そのあまりの美味しさに、わたしは夢中で水を求めた。
けれど、意識が朦朧としていたせいで、口元が緩んでしまったらしい。
つぅ……。
口の端から、飲みきれなかった水が溢れ、一筋の雫となって、顎を伝い、熱を持った首筋を滑り落ちていく。

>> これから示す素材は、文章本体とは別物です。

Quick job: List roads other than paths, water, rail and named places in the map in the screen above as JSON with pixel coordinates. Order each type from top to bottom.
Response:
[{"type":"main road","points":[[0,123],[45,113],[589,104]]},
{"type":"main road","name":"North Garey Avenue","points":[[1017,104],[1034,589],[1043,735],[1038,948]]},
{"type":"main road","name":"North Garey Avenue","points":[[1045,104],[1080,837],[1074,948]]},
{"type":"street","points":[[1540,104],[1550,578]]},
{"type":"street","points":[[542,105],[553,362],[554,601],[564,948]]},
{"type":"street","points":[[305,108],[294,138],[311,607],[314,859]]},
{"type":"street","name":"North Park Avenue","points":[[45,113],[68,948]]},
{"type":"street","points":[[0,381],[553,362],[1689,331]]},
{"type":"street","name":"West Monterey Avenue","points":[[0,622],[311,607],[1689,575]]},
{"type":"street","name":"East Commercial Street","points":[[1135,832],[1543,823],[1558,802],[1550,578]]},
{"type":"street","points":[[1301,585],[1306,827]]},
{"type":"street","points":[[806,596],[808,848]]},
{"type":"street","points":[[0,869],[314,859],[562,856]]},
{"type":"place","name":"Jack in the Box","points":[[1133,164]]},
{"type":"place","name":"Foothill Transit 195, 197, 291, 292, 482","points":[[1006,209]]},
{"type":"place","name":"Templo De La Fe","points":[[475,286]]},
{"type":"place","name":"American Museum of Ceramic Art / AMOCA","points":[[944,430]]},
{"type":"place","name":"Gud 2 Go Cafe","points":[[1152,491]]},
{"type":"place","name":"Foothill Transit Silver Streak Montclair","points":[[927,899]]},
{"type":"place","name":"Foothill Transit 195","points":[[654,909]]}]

そして、はだけた浴衣の襟元――鎖骨のくぼみを通り抜け、豊かな谷間へと吸い込まれていった。
ピシリ、と。
部屋の空気が、凍りついたように止まった。
ブレイズの手から、団扇を仰ぐ動作が消える。
アズールのグラスを持つ手が、小刻みに震えている。
二人の視線は、水滴が消えた胸の谷間に釘付けになっていた。
「……ふぅ。美味しかった……」
わたしが満足げに吐息を漏らすと、その甘い響きが、張り詰めていた糸を切る合図になったようだった。
「……あー、クソ。まだ熱が引かねえみたいだな」
ブレイズが、焦げ付くような低い声で唸った。
「もっと風通しを良くしねえとな」
彼の手が、わたしの浴衣の裾に伸びた。
ガサッ。
乱暴に、けれどどこか舐めるような手つきで、浴衣の裾が大きく捲り上げられる。
太ももが露わになった。
湯上がりで蒸気した、白くなめらかな肌。
「……っ、ブレイズ?」
「じっとしてろ。……ここも冷やさねえと」
ブレイズは、わたしの太ももの内側に向けて、ゆっくりと団扇を動かした。
風が当たるたびに、素肌がゾクゾクと粟立つ。
彼の視線が、太ももを撫でるように這い回っているのが分かる。
「……外側からの冷却だけでは不十分ですね」
アズールが、震える声で言った。
見ると、彼はグラスに入った氷を指先でつまみ上げていた。
「内部からも……冷却が必要です。こちらも、どうぞ」
アズールの白く長い指が、氷をつまんだまま、わたしの唇に差し出される。
宝石のように輝く氷。
今のわたしには、それが極上の果実に見えた。
「ん……」
わたしは無防備に口を開き、アズールの指ごと氷を口に含んだ。
「ッ……!」
アズールが息を呑む音が聞こえた気がした。
口の中で、氷を転がす。
彼の指先を、舌で絡め取るように舐めながら、氷を噛み砕く。
カリッ、という音と共に、冷たさが口いっぱいに広がる。
「くっ……!」
その光景を見た瞬間、アズールの中で何かが弾け飛んだのが分かった。
彼の整った顔が苦悶に歪み、理性の色が瞳から消え失せる。
「……もう、限界だ」
「……ええ。これ以上の忍耐は、精神衛生上不可能と判断します」
ブレイズが団扇を放り投げ、アズールがコップをテーブルに置いた。
二人の瞳から、「看病」の色が消え失せ、飢えた獣の色が宿る。